Аспирин открыл глаза. Мигнул.
– Оценил. Да, Аллочка, я оценил ваш юмор… Ну что же. Пятипроцентная скидка на товары фирмы «Кракс» в магазине «Техностанция» – ваша… Оставайтесь на линии, не вешайте трубку…
Где-то там, в неубранной гостиной, лежала на диване Алена, хлебала чай из термоса.
Все проходит, сказал себе Аспирин.
Стало быть, и это пройдет.
Часть вторая
СентябрьВторого сентября Алена, все еще бледная и слабая, отправилась на первое занятие в музыкальную школу. Вернулась через полтора часа; при ней была небольшая скрипка в облезлом черном футляре и картонная папка для нот. Из ранца за спиной выглядывала голова Мишутки.
– Нужно еще денег, – сказала она Аспирину. – Заплатить за подушку, купить нотных тетрадок и карандашей.
– За какую подушку? – сварливо осведомился Аспирин. – С кем ты там спать собираешься?
Алена вытащила из футляра черную подушечку на веревочках, из тех, что скрипачи кладут под подбородок. Ухмыльнулась:
– Я понимаю, тебе нелегко, ухлопали столько денег, а тут еще тетрадки, карандаши опять же… Расходы…
Она издевалась совершенно по-взрослому, без намека на улыбку. Аспирин выгреб деньги из кармана куртки:
– На. Покупай, что хочешь.
Она ушла в гостиную. Аспирин боялся услышать противный скрип терзаемых струн – его опасения не оправдались. Минут через двадцать Алена явилась на кухню, зажав скрипку подбородком и не придерживая ее руками. Прошлась взад-вперед, думая о своем, и выглядела при этом так странно, что напомнила Аспирину статую с отбитой рукой.

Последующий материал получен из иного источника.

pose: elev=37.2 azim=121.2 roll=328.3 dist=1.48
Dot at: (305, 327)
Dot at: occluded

Он удержался и ничего не спросил.
* * *– Дочка-то у тебя прижилась, – сказал консьерж Вася. – Я, грешным делом, думал, ты ее поскорее обратно к мамке выпрешь. А она, смотрю, уже со скрипочкой ходит… Она в каком классе у тебя?
– В пятом.
– Да? А я думал, в четвертом…
Лифт, как назло, долго не шел.
– И помощница, видно, – продолжал Вася. – С базара сумки носит… Мою внучку попробуй выпихни.
– Я ее не заставляю, – сказал Аспирин. – Она сама.
– Только, слушай, чего она этого своего медведя все время таскает? В школу идет – в ранце медведь… Я ей говорю: большая уже девочка, у других книжки в ранцах, а у тебя игрушки…
Лифт наконец-то отрылся.
– Спокойной ночи, – сказал Аспирин с облегчением.
Его вполне устраивало, что, уходя, Алена забирает мишку с собой. Он ни за какие коврижки не согласился бы оставаться с «игрушкой» наедине.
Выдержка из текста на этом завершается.